Since 2008, he has been an honorary economic adviser to Prime Minister Manmohan Singh while he continued teaching and doing research at Booth full time.
“The post-crisis world has been challenging for all countries, and India is no exception. I look forward to working to address the important issues it faces,” said Rajan, the Eric J. Gleacher Distinguished Service Professor of Finance. “And I am pleased that I will be able to reorganize my duties at Booth to allow me to undertake these new responsibilities.”
At Chicago Booth, he teaches an MBA course in international corporate finance and a PhD course in the theory of financial decisions.
Rajan chaired the Indian government’s Committee on Financial Sector Reforms in 2007 and 2008, and he was economic counselor and director of research for the International Monetary Fund from 2003 to 2006.

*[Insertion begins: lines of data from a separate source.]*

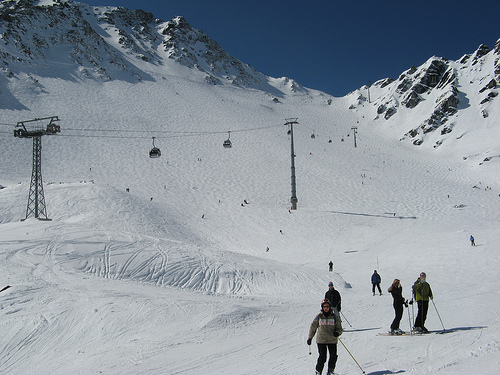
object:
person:
[303, 293, 347, 375]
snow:
[0, 1, 499, 374]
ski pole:
[334, 336, 366, 374]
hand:
[332, 330, 340, 337]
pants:
[312, 343, 340, 373]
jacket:
[306, 310, 344, 345]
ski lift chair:
[148, 146, 163, 159]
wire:
[55, 124, 288, 138]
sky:
[87, 0, 498, 96]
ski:
[379, 293, 383, 296]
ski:
[372, 292, 376, 297]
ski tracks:
[116, 249, 141, 280]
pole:
[284, 115, 301, 210]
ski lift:
[0, 82, 372, 219]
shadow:
[342, 326, 379, 333]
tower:
[7, 111, 65, 221]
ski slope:
[0, 78, 498, 374]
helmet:
[319, 297, 332, 307]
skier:
[383, 275, 411, 338]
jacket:
[386, 286, 404, 305]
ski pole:
[406, 298, 413, 337]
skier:
[411, 267, 434, 335]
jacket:
[410, 279, 435, 304]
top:
[68, 0, 190, 32]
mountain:
[0, 1, 309, 101]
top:
[472, 34, 499, 56]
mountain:
[345, 24, 500, 160]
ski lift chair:
[222, 138, 235, 149]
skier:
[323, 279, 344, 320]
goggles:
[328, 284, 334, 287]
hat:
[327, 281, 334, 287]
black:
[388, 283, 406, 329]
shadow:
[235, 71, 284, 99]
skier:
[368, 269, 383, 298]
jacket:
[371, 273, 381, 284]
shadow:
[429, 324, 488, 333]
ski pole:
[430, 296, 446, 330]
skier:
[468, 234, 479, 251]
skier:
[265, 246, 270, 252]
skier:
[243, 198, 249, 205]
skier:
[201, 213, 206, 218]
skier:
[217, 198, 223, 205]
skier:
[149, 196, 155, 203]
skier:
[361, 180, 365, 186]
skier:
[163, 183, 168, 190]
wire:
[297, 123, 351, 136]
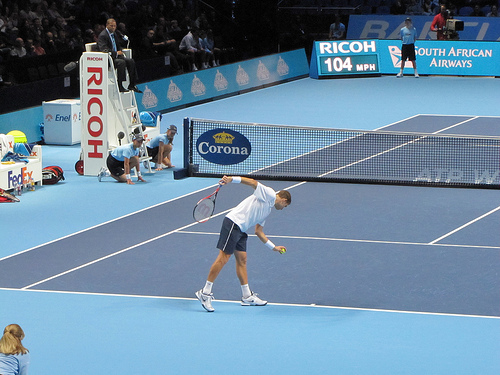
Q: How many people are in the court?
A: Five.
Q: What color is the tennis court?
A: Blue.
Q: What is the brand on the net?
A: Corona.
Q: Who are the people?
A: Men.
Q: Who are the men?
A: Tennis players.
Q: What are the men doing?
A: Playing tennis.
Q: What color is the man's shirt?
A: White.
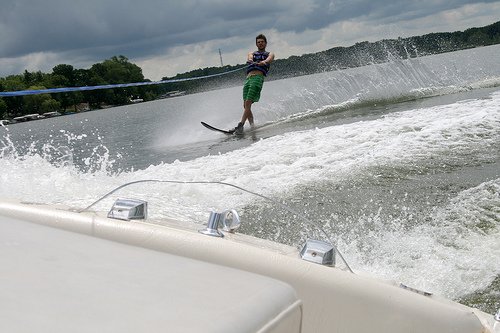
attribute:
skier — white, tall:
[230, 32, 273, 134]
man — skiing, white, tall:
[209, 18, 303, 140]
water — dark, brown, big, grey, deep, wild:
[3, 65, 500, 295]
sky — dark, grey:
[0, 6, 498, 63]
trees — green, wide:
[3, 0, 487, 108]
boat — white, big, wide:
[7, 200, 497, 332]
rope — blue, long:
[1, 47, 266, 115]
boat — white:
[4, 184, 498, 326]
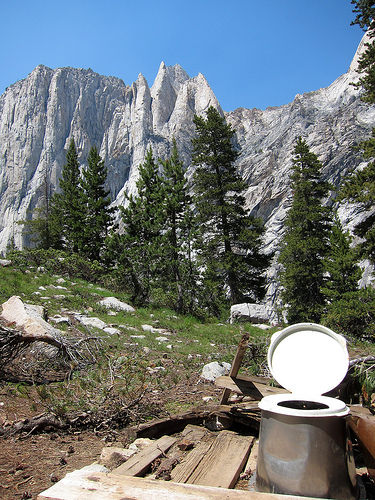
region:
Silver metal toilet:
[249, 321, 354, 498]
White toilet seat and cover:
[252, 320, 354, 418]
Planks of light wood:
[108, 418, 261, 489]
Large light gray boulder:
[225, 300, 269, 330]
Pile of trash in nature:
[37, 323, 373, 499]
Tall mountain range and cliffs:
[0, 11, 374, 327]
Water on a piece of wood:
[231, 466, 259, 491]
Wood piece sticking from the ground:
[217, 330, 250, 403]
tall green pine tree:
[187, 105, 276, 314]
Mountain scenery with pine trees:
[1, 0, 374, 337]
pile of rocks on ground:
[1, 279, 101, 393]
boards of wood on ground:
[116, 393, 233, 498]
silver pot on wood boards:
[256, 322, 372, 499]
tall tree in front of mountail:
[178, 97, 272, 310]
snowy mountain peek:
[126, 45, 258, 143]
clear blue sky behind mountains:
[121, 2, 249, 124]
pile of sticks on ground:
[4, 376, 144, 430]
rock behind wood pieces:
[185, 323, 274, 411]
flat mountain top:
[6, 35, 129, 123]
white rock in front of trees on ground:
[217, 267, 289, 340]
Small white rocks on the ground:
[19, 262, 49, 276]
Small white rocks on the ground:
[3, 252, 15, 270]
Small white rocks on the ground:
[99, 293, 132, 316]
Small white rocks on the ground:
[135, 312, 174, 343]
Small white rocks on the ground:
[121, 330, 151, 353]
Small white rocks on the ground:
[77, 310, 123, 349]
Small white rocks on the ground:
[196, 354, 237, 389]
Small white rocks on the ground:
[127, 341, 161, 379]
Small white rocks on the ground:
[110, 303, 176, 353]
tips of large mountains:
[0, 46, 211, 122]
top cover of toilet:
[262, 320, 349, 392]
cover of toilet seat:
[260, 322, 350, 385]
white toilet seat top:
[252, 392, 345, 413]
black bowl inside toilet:
[285, 395, 323, 412]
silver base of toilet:
[255, 411, 345, 493]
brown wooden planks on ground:
[162, 425, 258, 494]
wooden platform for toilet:
[128, 434, 245, 497]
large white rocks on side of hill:
[0, 291, 76, 337]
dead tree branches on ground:
[0, 372, 135, 442]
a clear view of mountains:
[28, 43, 370, 318]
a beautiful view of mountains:
[12, 15, 363, 192]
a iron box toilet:
[256, 400, 356, 493]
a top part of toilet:
[270, 323, 355, 384]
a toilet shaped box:
[228, 300, 358, 493]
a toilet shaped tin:
[225, 298, 368, 496]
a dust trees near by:
[15, 325, 179, 438]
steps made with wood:
[125, 422, 257, 489]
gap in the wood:
[214, 423, 266, 497]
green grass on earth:
[127, 285, 231, 335]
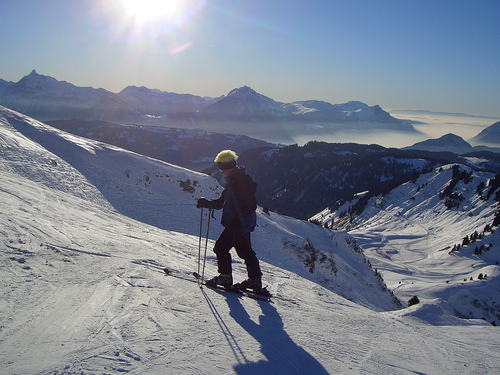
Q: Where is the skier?
A: In the mountains.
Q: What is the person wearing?
A: Warm clothing.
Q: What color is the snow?
A: White.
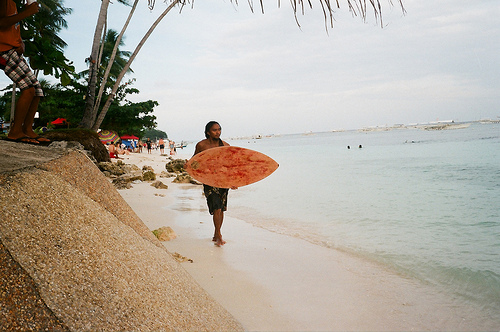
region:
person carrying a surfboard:
[171, 111, 288, 251]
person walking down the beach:
[178, 116, 257, 248]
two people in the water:
[338, 137, 369, 155]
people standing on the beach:
[132, 131, 183, 161]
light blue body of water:
[205, 125, 497, 307]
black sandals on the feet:
[11, 128, 53, 146]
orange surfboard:
[180, 148, 277, 190]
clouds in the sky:
[18, 1, 497, 130]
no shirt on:
[183, 136, 233, 172]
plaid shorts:
[2, 51, 39, 90]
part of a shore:
[279, 279, 305, 313]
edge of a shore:
[331, 235, 374, 294]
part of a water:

“I speak for our students and my colleagues on the faculty when I say we are delighted that Professor Rajan will be advising the Indian government. His experiences there will, no doubt, be invaluable for our students,” said Sunil Kumar, dean of Chicago Booth.
Rajan’s new position in the Indian government is similar to a post that Austan Goolsbee, another Booth professor, held in the administration of President Barack Obama. Goolsbee was chairman of the President’s Council of Economic Advisers from 2010 to 2011.
Rajan’s research interests are in banking, corporate finance and economic development, especially the role of finance in economic development. His academic papers have been published in all the top economics and finance journals. Rajan was president of the American Finance Association in 2011.
Before the financial crisis struck, Rajan presented his research paper titled “Has Financial Development Made the World Riskier?” at the Jackson Hole Conference organized by the Federal Reserve Bank of Kansas City in 2005. In the paper, he concluded that serious risks to the financial system existed, and he proposed policies that would reduce those risks.
Rajan’s recent book, Fault Lines: How Hidden Fractures Still Threaten the World Economy, won the Financial Times/Goldman Sachs Business Book of the Year award in 2010, and he won the Infosys Prize for Economic Sciences.
Rajan received the inaugural Fischer Black Prize, given every two years to the financial economist younger than 40 who has made the most significant contribution to the theory and practice of finance.
He joined the Booth faculty in 1991 after he received a PhD from the Massachusetts Institute of Technology. Earlier, he received an MBA from the Indian Institute of Management in Ahmedabad and an undergraduate degree from the Indian Institute of Technology in New Delhi.